Hammond's Albany Reformation

The NY Daily News' Bill Hammond unveils his own legislative reform ideas in this morning's paper-and seeks an almost total transvaluation of Albany's past legislative practices: "In his quest to become majority leader of the state Senate, Queens Democrat Malcolm Smith is talking to the wrong people. He should tell the renegade Democrats known as the "three amigos" - who have been shaking him down in exchange for their support - to take a hike. Instead, he'd be better off reaching out to his "enemigos," the 29 Republicans on the other side of the aisle. He should invite open-minded GOP senators to join Democrats in running the Senate in truly bipartisan fashion, as co-equal partners in a small-d democratic legislative process."

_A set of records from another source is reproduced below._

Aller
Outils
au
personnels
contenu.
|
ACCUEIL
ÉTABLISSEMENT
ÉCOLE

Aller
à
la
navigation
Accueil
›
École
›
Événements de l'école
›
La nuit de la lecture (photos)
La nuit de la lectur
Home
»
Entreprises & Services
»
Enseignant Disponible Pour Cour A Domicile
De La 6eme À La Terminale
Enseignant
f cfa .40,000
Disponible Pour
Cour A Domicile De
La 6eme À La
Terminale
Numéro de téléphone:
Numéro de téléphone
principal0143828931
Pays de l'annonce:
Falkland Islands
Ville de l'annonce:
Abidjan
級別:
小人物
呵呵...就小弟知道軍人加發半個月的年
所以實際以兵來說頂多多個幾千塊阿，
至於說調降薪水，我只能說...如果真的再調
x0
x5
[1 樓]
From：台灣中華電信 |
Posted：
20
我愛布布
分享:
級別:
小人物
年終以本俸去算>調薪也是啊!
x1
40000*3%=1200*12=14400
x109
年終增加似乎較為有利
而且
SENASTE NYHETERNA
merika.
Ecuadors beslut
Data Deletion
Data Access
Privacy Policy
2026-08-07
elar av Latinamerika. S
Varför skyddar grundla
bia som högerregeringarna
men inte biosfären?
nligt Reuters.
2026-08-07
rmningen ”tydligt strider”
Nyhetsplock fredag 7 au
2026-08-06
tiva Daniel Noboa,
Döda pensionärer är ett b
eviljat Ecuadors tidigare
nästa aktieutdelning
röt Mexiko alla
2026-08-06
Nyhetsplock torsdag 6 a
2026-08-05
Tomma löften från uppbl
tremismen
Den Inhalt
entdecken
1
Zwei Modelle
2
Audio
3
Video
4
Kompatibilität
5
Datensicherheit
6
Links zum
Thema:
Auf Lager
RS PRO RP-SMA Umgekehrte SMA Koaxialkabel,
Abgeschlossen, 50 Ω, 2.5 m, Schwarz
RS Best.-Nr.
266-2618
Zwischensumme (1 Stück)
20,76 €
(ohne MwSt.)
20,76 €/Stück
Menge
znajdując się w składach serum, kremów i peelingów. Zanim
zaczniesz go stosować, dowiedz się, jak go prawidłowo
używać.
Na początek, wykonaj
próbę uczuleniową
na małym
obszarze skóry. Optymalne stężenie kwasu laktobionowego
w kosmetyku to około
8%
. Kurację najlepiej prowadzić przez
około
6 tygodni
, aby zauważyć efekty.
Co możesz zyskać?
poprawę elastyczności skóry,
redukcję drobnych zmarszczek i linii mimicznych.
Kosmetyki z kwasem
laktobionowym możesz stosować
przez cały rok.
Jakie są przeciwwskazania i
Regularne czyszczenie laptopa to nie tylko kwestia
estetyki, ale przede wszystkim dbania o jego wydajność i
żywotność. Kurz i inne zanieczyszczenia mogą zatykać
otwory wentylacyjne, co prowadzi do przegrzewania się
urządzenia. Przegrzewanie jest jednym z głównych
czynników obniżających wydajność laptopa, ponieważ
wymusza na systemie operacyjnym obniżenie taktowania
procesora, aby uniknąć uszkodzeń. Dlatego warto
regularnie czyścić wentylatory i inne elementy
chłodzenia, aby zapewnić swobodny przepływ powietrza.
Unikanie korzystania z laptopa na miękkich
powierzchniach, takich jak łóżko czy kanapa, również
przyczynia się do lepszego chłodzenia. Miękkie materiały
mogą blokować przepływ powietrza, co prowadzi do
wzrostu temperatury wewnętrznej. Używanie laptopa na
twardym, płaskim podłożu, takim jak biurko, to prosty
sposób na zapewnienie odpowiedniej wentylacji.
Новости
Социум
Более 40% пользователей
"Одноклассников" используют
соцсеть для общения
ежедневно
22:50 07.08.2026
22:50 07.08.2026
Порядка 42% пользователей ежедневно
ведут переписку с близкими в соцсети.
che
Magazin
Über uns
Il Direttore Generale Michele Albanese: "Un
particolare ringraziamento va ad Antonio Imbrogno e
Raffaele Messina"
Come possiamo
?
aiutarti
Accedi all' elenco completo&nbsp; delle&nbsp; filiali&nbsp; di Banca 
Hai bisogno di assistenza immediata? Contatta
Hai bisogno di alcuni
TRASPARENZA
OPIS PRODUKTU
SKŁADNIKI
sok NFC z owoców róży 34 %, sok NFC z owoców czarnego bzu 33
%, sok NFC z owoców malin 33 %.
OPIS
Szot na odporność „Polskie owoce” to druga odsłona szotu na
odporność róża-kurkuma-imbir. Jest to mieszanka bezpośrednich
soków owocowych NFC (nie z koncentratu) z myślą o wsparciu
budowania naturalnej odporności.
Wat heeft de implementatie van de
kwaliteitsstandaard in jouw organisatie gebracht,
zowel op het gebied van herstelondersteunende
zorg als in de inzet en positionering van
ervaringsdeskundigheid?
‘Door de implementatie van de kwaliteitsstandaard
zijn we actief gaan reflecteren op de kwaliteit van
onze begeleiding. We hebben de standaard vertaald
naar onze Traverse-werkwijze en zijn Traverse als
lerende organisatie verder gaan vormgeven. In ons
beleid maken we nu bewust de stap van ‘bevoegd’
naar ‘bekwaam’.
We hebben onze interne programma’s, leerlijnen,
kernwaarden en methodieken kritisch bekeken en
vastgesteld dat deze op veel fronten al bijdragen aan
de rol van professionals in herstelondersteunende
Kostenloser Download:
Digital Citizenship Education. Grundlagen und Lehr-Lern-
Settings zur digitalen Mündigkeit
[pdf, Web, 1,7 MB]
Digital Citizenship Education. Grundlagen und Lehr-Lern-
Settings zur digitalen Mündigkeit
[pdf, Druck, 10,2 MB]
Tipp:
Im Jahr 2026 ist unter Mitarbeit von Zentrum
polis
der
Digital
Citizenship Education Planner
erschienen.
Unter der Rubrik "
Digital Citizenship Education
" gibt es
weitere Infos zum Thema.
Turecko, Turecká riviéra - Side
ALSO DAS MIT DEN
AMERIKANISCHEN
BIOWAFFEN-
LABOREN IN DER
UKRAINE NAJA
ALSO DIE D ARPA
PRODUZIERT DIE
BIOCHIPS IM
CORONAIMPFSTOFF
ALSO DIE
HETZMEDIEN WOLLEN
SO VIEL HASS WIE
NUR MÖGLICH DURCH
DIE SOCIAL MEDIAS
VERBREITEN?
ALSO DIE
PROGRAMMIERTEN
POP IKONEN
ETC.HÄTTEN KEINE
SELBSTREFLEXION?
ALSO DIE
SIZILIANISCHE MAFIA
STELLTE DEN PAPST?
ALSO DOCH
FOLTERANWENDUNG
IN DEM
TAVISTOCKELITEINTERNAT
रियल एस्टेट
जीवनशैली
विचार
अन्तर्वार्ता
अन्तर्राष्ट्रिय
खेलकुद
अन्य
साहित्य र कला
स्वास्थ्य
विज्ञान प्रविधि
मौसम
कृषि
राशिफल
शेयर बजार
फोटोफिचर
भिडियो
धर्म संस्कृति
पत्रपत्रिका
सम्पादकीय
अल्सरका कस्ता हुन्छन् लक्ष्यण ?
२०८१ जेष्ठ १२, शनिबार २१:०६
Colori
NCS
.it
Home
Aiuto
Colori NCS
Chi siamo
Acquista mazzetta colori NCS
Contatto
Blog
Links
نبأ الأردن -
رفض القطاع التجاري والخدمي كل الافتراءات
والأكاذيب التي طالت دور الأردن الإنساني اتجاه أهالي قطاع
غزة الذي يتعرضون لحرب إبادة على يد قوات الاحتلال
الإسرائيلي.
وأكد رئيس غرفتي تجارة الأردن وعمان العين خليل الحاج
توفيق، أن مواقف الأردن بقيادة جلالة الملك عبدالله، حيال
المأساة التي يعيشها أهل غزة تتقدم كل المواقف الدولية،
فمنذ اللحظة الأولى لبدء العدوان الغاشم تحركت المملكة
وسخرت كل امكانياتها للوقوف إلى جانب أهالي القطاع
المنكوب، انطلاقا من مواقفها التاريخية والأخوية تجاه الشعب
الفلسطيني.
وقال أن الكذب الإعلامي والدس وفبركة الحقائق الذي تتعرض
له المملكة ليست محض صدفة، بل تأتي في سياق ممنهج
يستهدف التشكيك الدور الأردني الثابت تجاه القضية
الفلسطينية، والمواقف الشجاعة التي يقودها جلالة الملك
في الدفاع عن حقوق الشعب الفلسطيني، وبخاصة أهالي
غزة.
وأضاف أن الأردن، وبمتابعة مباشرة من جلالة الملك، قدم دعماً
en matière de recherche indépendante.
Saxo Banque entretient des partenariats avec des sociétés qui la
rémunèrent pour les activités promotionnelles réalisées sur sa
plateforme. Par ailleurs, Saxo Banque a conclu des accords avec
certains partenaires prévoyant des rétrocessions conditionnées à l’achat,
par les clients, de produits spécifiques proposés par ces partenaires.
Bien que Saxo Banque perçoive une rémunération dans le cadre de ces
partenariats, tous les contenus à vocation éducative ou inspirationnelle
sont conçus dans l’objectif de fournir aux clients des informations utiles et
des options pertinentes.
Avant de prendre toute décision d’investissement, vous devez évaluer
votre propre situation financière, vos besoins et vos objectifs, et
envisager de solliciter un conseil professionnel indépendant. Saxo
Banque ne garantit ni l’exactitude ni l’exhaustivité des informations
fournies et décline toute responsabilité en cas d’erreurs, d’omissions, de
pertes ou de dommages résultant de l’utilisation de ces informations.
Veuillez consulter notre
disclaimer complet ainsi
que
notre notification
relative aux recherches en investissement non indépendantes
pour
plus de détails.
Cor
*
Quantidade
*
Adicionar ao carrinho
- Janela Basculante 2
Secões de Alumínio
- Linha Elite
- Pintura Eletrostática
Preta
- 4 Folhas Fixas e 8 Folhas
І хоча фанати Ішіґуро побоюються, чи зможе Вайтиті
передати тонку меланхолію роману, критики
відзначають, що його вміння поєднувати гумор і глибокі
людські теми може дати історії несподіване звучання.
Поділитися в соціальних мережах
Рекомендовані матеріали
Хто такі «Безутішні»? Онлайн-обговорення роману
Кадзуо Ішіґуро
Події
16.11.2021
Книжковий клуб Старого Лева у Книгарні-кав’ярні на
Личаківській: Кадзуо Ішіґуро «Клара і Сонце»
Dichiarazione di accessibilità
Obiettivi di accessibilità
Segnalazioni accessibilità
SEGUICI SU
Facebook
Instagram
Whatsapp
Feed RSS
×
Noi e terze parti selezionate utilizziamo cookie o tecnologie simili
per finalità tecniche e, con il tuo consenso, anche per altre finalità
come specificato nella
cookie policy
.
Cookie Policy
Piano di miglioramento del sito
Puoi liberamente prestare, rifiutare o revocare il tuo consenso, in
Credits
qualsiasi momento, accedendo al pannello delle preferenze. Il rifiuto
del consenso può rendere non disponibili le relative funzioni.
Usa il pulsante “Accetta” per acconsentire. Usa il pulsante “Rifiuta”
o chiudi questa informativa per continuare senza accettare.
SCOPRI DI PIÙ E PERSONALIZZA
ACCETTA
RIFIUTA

Whatever the moral arguments in favor of this approach-and how oxymoronic is that conception?-it would leave the Democratic majority in a much more weakened state than any deal with the three amigos could ever do: "This would mean breaking with generations of bitterly partisan tradition in Albany. It would mean angering many fellow Democrats - who have suffered under the thumb of Republican majorities for more than four decades and would desperately like to return the favor."

Does Hammond think that Malcolm's Democratic colleagues would support this surrender of power any more than they did when he crafted the first deal with the amigos? That being said, and as we have pointed out, there is still plenty of opportunities for reform-short of simply giving away the store; and Hammond hits on a number of the possibilities: "And the committee system - which is the lifeblood of real legislatures, like the U.S. Congress - should be revitalized and given the independence and authority to truly debate and shape legislation. Committee memberships should reflect the overall breakdown of the Senate, with Democrats holding only a slight majority. Rules should be changed to make it easier for bipartisan coalitions to force public debates and votes on controversial bills."

There is, however, still a place for partisanship-and elections do have consequences. And there really isn't any need for Smith to hand over the reins to the other side; especially when bipartisan negotiation will be the rule rather than the exception. This doesn't have to be engineered when it will emerge organically: "...Smith cannot live by Democratic votes alone. He cannot rely on all 32 of his party members' votes when a tough issue comes to the floor - and there will be many, starting with how to close the unprecedented $15 billion hole in the state budget."

With leadership comes responsibility, and in 2010 voters will be asked to judge how well the legislature responded to the fiscal crisis. If Smith is given the reins, he and his Democratic colleagues will be judged on the results-even if there is a greater degree of bipartisan cooperation. As a result, it behooves Smith and his fellow Dems to govern responsibly, and to give the voters of New York a reason to return them to power in two years.